## What you are asked to do
Drop every picture, then repeat the records exactly.

-------------------------

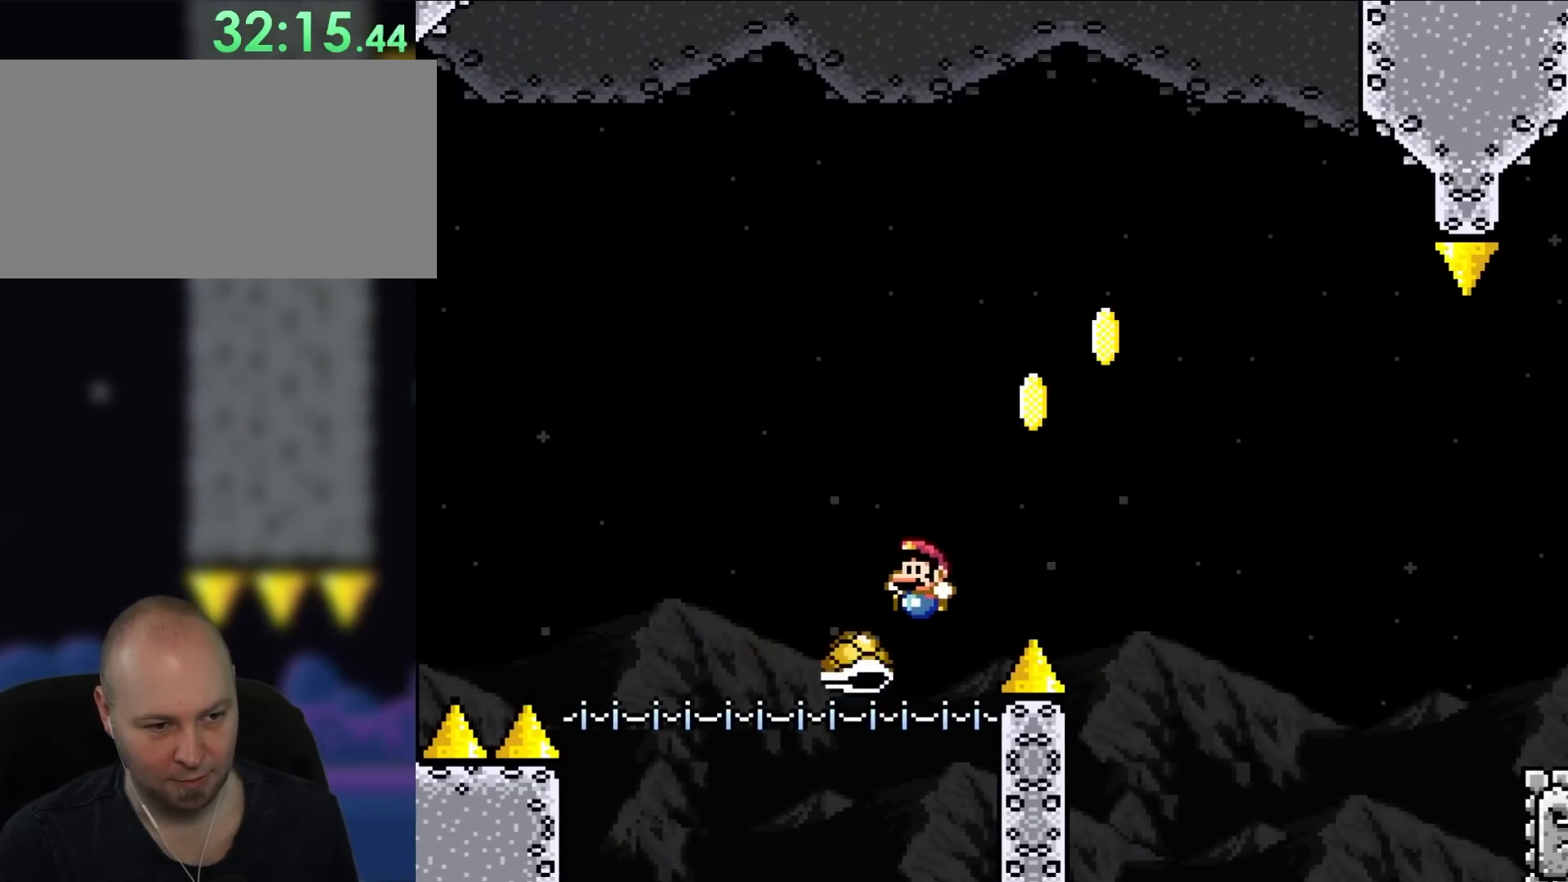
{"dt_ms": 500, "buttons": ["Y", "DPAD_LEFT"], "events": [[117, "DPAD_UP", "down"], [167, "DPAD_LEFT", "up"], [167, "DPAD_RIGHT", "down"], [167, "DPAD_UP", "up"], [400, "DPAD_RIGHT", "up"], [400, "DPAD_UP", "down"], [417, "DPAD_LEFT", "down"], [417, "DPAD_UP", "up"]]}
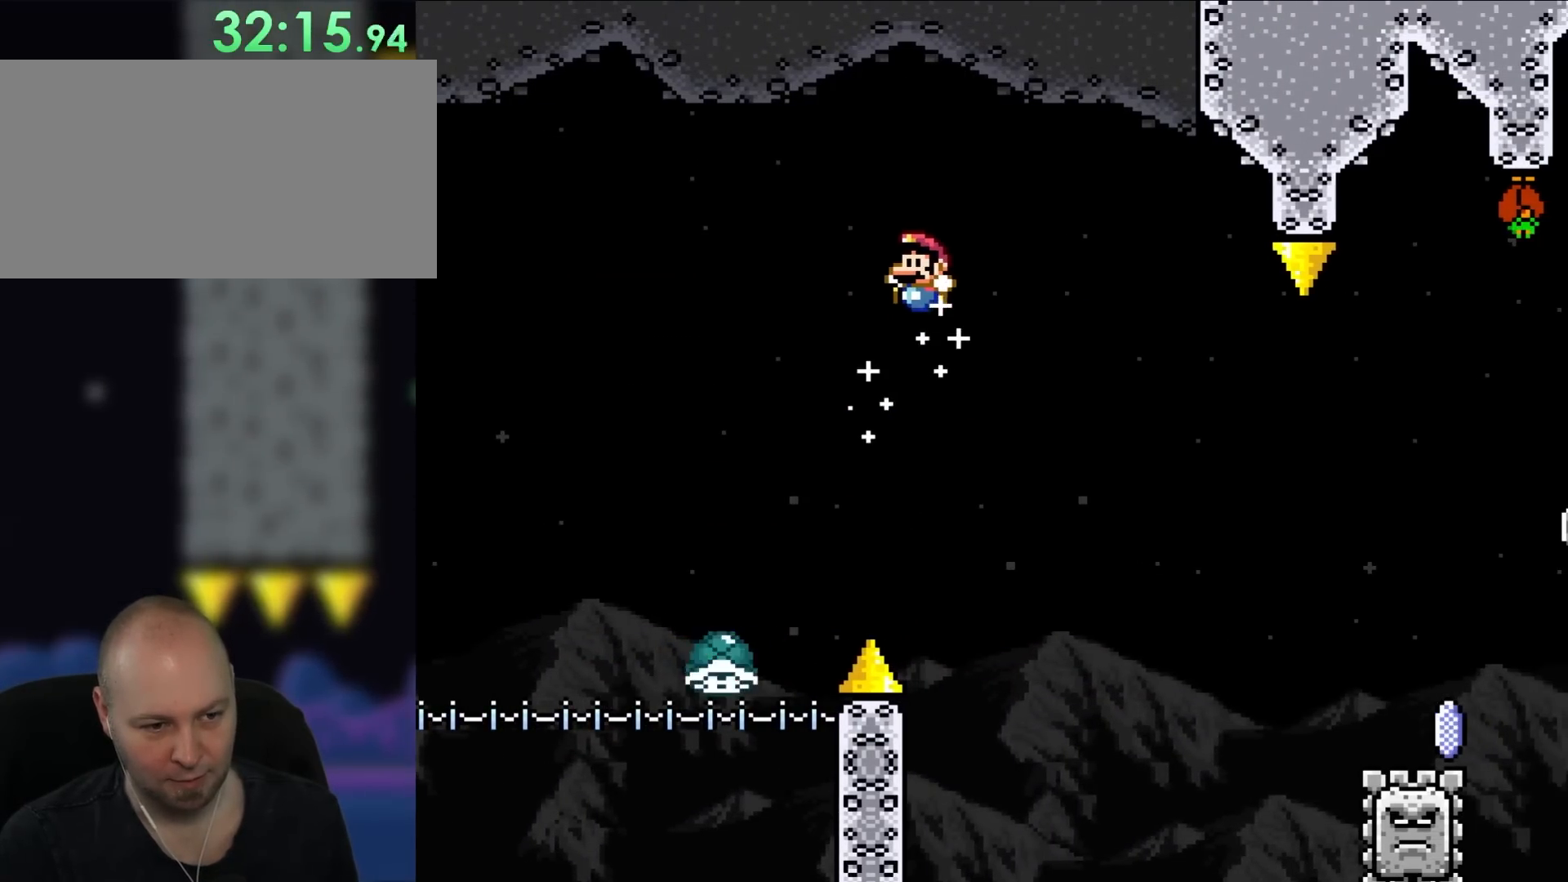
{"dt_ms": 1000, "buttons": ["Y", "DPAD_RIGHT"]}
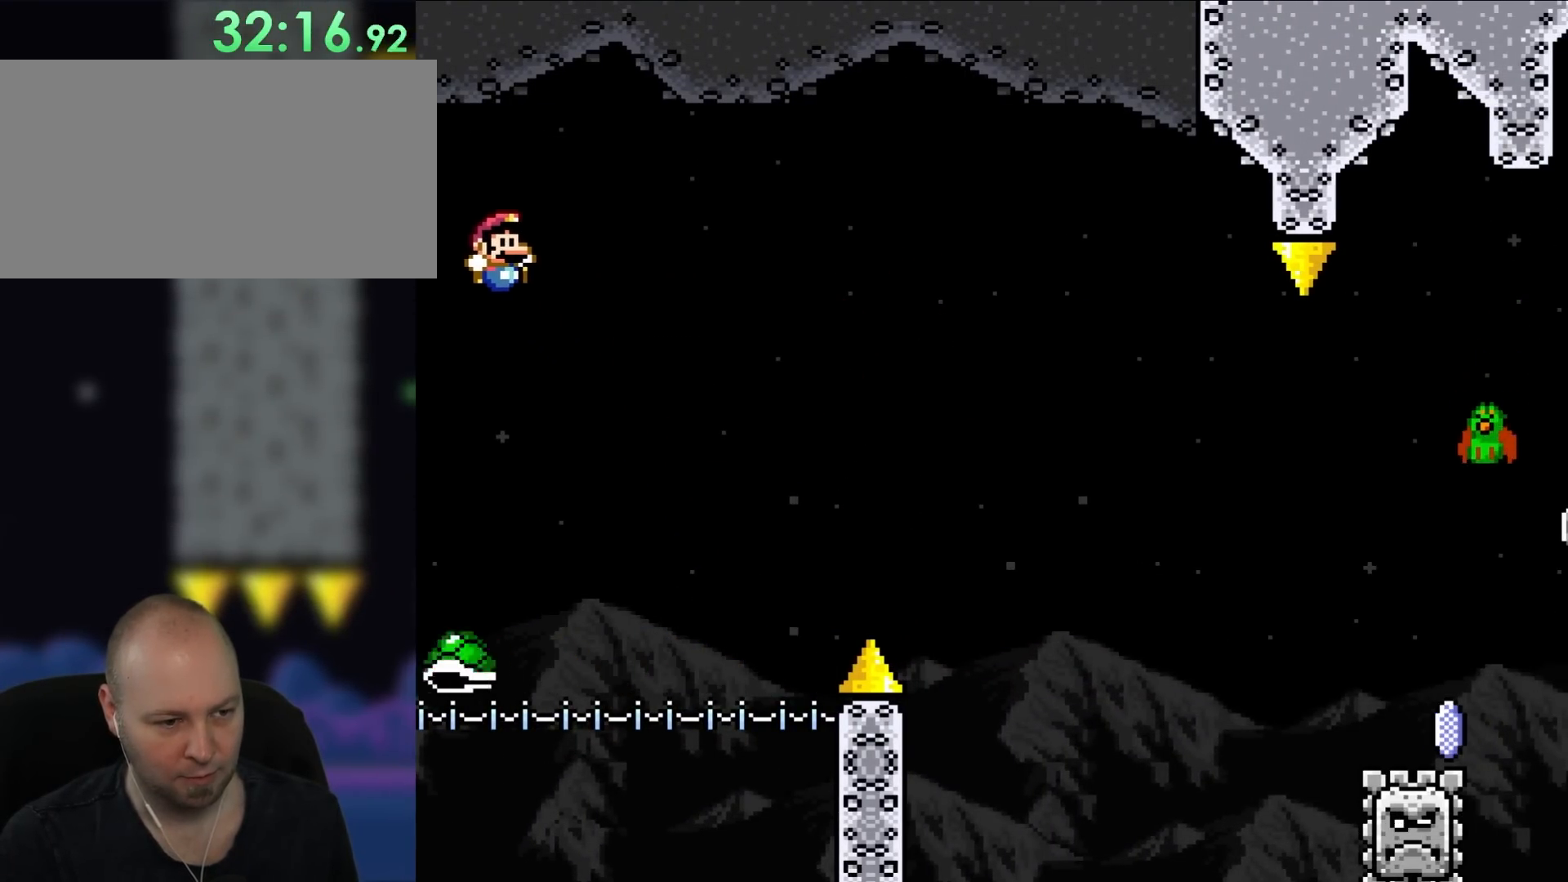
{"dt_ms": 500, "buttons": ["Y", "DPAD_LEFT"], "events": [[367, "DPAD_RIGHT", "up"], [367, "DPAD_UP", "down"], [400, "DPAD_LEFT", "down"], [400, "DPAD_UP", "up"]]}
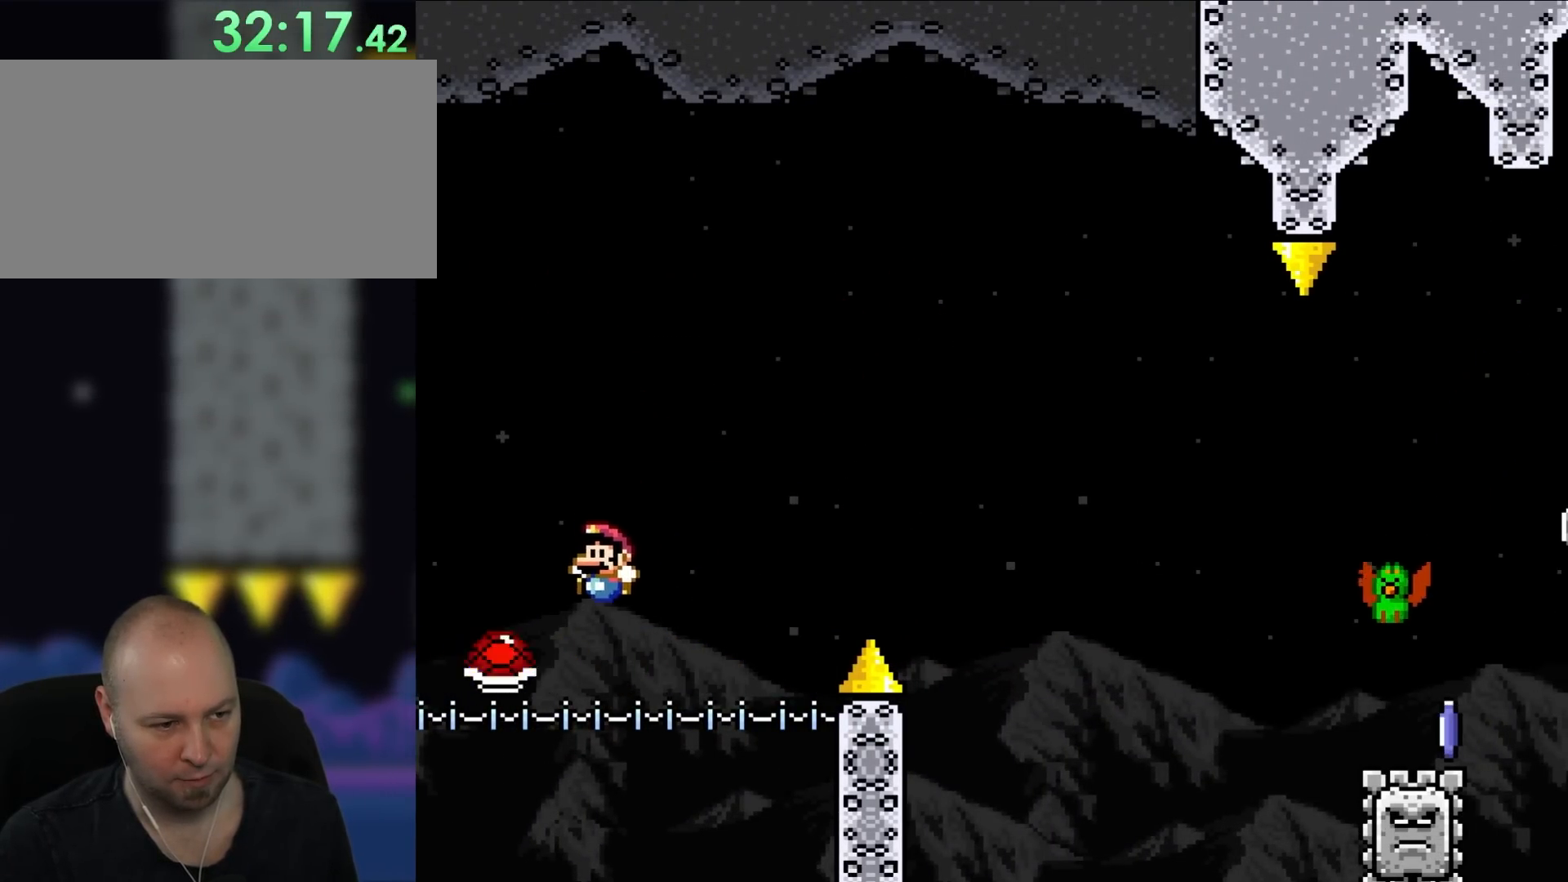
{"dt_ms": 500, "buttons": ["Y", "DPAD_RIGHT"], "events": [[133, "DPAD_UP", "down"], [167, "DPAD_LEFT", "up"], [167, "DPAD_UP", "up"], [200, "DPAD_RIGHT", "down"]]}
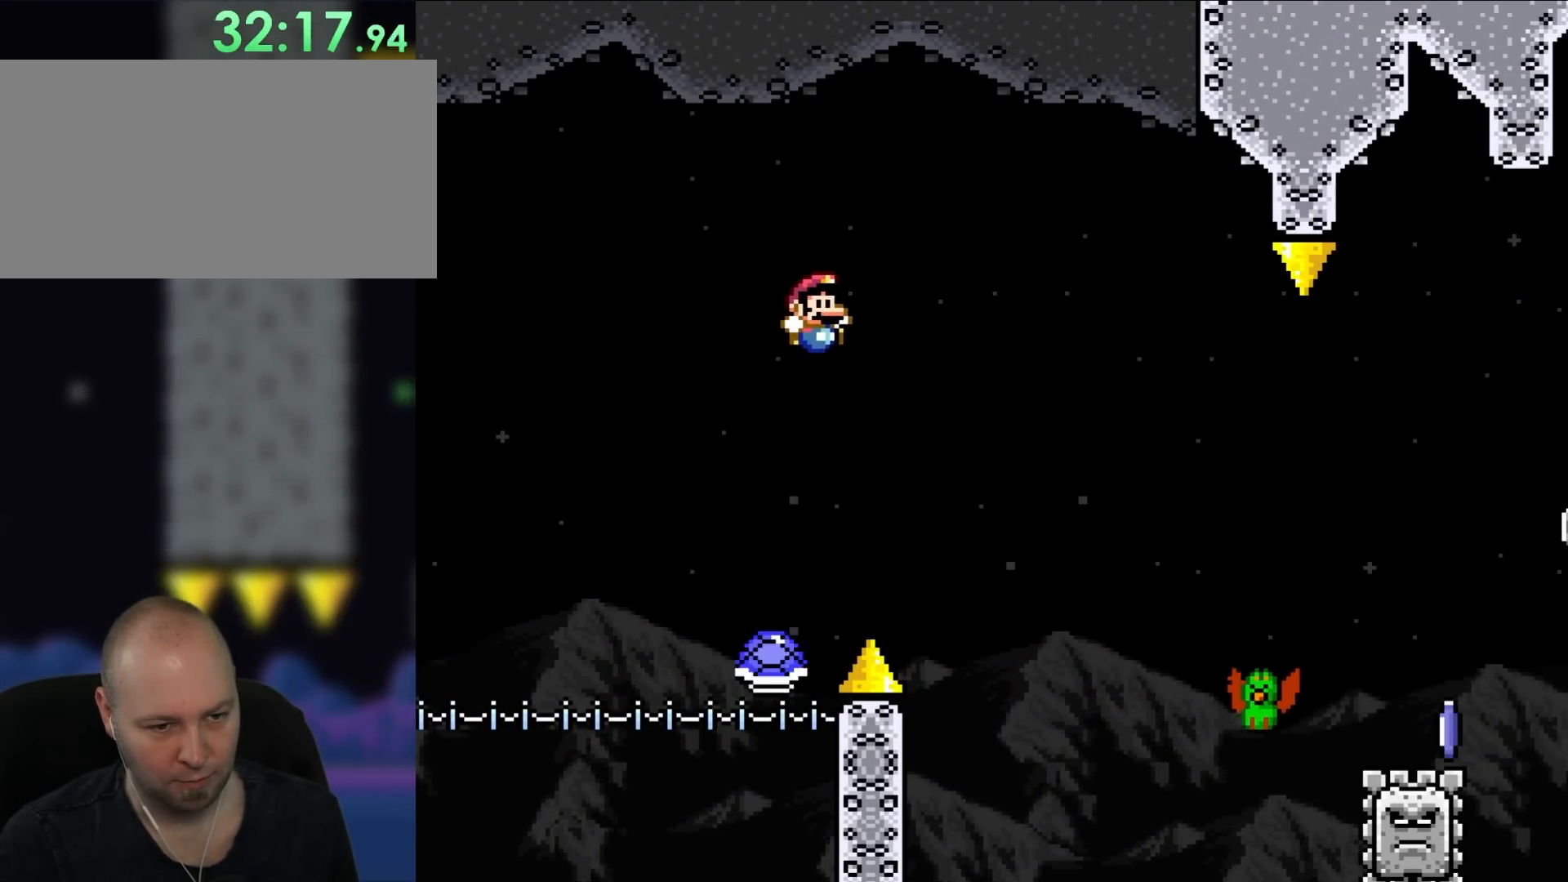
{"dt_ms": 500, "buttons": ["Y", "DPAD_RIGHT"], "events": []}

-------------------------

## Response below
{"dt_ms": 500, "buttons": ["Y", "DPAD_LEFT"], "events": [[117, "DPAD_UP", "down"], [167, "DPAD_LEFT", "up"], [167, "DPAD_RIGHT", "down"], [167, "DPAD_UP", "up"], [400, "DPAD_RIGHT", "up"], [400, "DPAD_UP", "down"], [417, "DPAD_LEFT", "down"], [417, "DPAD_UP", "up"]]}
{"dt_ms": 1000, "buttons": ["Y", "DPAD_RIGHT"]}
{"dt_ms": 500, "buttons": ["Y", "DPAD_LEFT"], "events": [[367, "DPAD_RIGHT", "up"], [367, "DPAD_UP", "down"], [400, "DPAD_LEFT", "down"], [400, "DPAD_UP", "up"]]}
{"dt_ms": 500, "buttons": ["Y", "DPAD_RIGHT"], "events": [[133, "DPAD_UP", "down"], [167, "DPAD_LEFT", "up"], [167, "DPAD_UP", "up"], [200, "DPAD_RIGHT", "down"]]}
{"dt_ms": 500, "buttons": ["Y", "DPAD_RIGHT"], "events": []}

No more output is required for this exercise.